■ **Instruction 1**: Recast the lines of the entries below as a Markdown table with two columns, "Row" for the row number and "Line" for the line itself, skipping blank lines. Cover only the stretch from the first line of the entries through the line that contains "building: (489, 147)", both ends included, and leave out the pictures.

■ ■ ■

Apparently in the USA metric is approved but not compulsory (or
traditional


measures are not forbidden) consequently there is no money
available for


conversion and education costs so nothing is done.




it is taught in the schools and it appears on all

packages that i've seen in recent years along with

the other measurements.


Y'see, Songie, that's eggzactly what I was on about -- the two sets
of measurements. I cited the awful, expensive, humiliating debacle
of the Mars shot as an example of potential -- in the case of the
Mars weather shot -- ACTUAL damage when 2 sets of measurements try to
exist side by side.

Always on the search for a conspiracy g I thought of the wonderful
Latin saying -- one of the half-dozen I remember -- "cui bono" = who
profits?
Who DOES profit by retaining the anachronistic English measurement (a
yard is the distance from King John's nose to his outstretched hand)
?


USA traditional measure is not even the same as English, your volume
measures are not the same as Imperial. But all measures are to some extent
arbitrary, the yard may have been the distance from nose to finger but the
metre was the distance between two lines scratched on a platinum bar that
were supposed to be a fraction of the distance from Paris to the north pole
but wasn't. Neither are specified that way today. It isn't the old
standards that are the problem, the key difference is that the divisions and
multiples in traditional measure are neither consistent nor decimal.

■ ■ ■

■ **Instruction 2**: Print the stretch of the text on metric and traditional measures from "Who DOES profit" through "consistent nor decimal.".

■ ■ ■

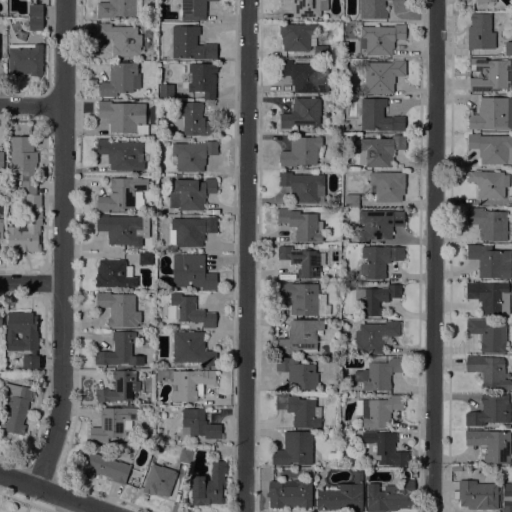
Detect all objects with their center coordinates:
building: (483, 1)
building: (484, 1)
building: (306, 7)
building: (308, 7)
building: (114, 8)
building: (115, 8)
building: (376, 8)
building: (193, 9)
building: (373, 9)
building: (34, 10)
building: (192, 10)
building: (34, 16)
building: (35, 24)
building: (479, 31)
building: (480, 32)
building: (296, 37)
building: (120, 38)
building: (300, 38)
building: (380, 38)
building: (120, 39)
building: (378, 39)
building: (189, 44)
building: (190, 44)
building: (508, 48)
building: (23, 59)
building: (24, 59)
building: (488, 74)
building: (489, 74)
building: (305, 76)
building: (305, 76)
building: (380, 76)
building: (382, 76)
building: (200, 78)
building: (119, 79)
building: (120, 79)
building: (202, 79)
building: (166, 91)
road: (31, 106)
building: (300, 112)
building: (301, 113)
building: (491, 113)
building: (492, 114)
building: (120, 115)
building: (123, 116)
building: (377, 116)
building: (378, 116)
building: (194, 119)
building: (194, 120)
building: (489, 147)
building: (491, 148)
building: (378, 150)
building: (300, 151)
building: (301, 151)
building: (379, 151)
building: (120, 154)
building: (121, 154)
building: (191, 155)
building: (192, 155)
building: (0, 161)
building: (1, 161)
building: (23, 161)
building: (488, 183)
building: (488, 183)
building: (386, 185)
building: (387, 185)
building: (303, 186)
building: (303, 186)
building: (189, 193)
building: (190, 193)
building: (119, 194)
building: (120, 194)
building: (24, 197)
building: (137, 199)
building: (351, 200)
building: (487, 223)
building: (488, 223)
building: (301, 224)
building: (301, 224)
building: (377, 224)
building: (378, 224)
building: (0, 228)
building: (1, 228)
building: (26, 229)
building: (122, 229)
building: (123, 229)
building: (190, 230)
building: (190, 231)
road: (63, 245)
road: (245, 256)
road: (434, 256)
building: (145, 259)
building: (377, 259)
building: (378, 260)
building: (489, 260)
building: (490, 260)
building: (300, 261)
building: (301, 261)
building: (190, 271)
building: (191, 272)
building: (112, 273)
building: (113, 274)
road: (32, 282)
building: (488, 296)
building: (300, 297)
building: (490, 297)
building: (302, 298)
building: (374, 298)
building: (373, 299)
building: (118, 308)
building: (119, 308)
building: (190, 310)
building: (191, 310)
building: (0, 319)
building: (20, 331)
building: (487, 334)
building: (487, 335)
building: (23, 336)
building: (299, 336)
building: (372, 336)
building: (374, 336)
building: (300, 337)
building: (189, 348)
building: (191, 348)
building: (118, 351)
building: (119, 351)
building: (28, 361)
building: (487, 370)
building: (488, 371)
building: (297, 373)
building: (297, 373)
building: (378, 373)
building: (376, 374)
building: (190, 381)
building: (186, 383)
building: (118, 387)
building: (119, 387)
building: (15, 407)
building: (17, 407)
building: (299, 410)
building: (299, 410)
building: (488, 410)
building: (490, 410)
building: (377, 411)
building: (378, 411)
building: (110, 423)
building: (113, 424)
building: (196, 424)
building: (198, 424)
building: (136, 441)
building: (489, 444)
building: (491, 444)
building: (382, 448)
building: (384, 448)
building: (292, 449)
building: (294, 449)
building: (184, 455)
building: (102, 467)
building: (103, 467)
building: (157, 480)
building: (158, 480)
building: (209, 485)
building: (208, 486)
road: (53, 492)
building: (289, 493)
building: (288, 494)
building: (476, 494)
building: (476, 495)
building: (342, 496)
building: (389, 496)
building: (390, 496)
building: (507, 497)
building: (339, 498)
building: (506, 498)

■ ■ ■

■ **Correct answer 1**:
| Row | Line |
|---|---|
| 1 | Detect all objects with their center coordinates: |
| 2 | building: (483, 1) |
| 3 | building: (484, 1) |
| 4 | building: (306, 7) |
| 5 | building: (308, 7) |
| 6 | building: (114, 8) |
| 7 | building: (115, 8) |
| 8 | building: (376, 8) |
| 9 | building: (193, 9) |
| 10 | building: (373, 9) |
| 11 | building: (34, 10) |
| 12 | building: (192, 10) |
| 13 | building: (34, 16) |
| 14 | building: (35, 24) |
| 15 | building: (479, 31) |
| 16 | building: (480, 32) |
| 17 | building: (296, 37) |
| 18 | building: (120, 38) |
| 19 | building: (300, 38) |
| 20 | building: (380, 38) |
| 21 | building: (120, 39) |
| 22 | building: (378, 39) |
| 23 | building: (189, 44) |
| 24 | building: (190, 44) |
| 25 | building: (508, 48) |
| 26 | building: (23, 59) |
| 27 | building: (24, 59) |
| 28 | building: (488, 74) |
| 29 | building: (489, 74) |
| 30 | building: (305, 76) |
| 31 | building: (305, 76) |
| 32 | building: (380, 76) |
| 33 | building: (382, 76) |
| 34 | building: (200, 78) |
| 35 | building: (119, 79) |
| 36 | building: (120, 79) |
| 37 | building: (202, 79) |
| 38 | building: (166, 91) |
| 39 | road: (31, 106) |
| 40 | building: (300, 112) |
| 41 | building: (301, 113) |
| 42 | building: (491, 113) |
| 43 | building: (492, 114) |
| 44 | building: (120, 115) |
| 45 | building: (123, 116) |
| 46 | building: (377, 116) |
| 47 | building: (378, 116) |
| 48 | building: (194, 119) |
| 49 | building: (194, 120) |
| 50 | building: (489, 147) |

■ **Correct answer 2**:
Who DOES profit by retaining the anachronistic English measurement (a
yard is the distance from King John's nose to his outstretched hand)
?


USA traditional measure is not even the same as English, your volume
measures are not the same as Imperial. But all measures are to some extent
arbitrary, the yard may have been the distance from nose to finger but the
metre was the distance between two lines scratched on a platinum bar that
were supposed to be a fraction of the distance from Paris to the north pole
but wasn't. Neither are specified that way today. It isn't the old
standards that are the problem, the key difference is that the divisions and
multiples in traditional measure are neither consistent nor decimal.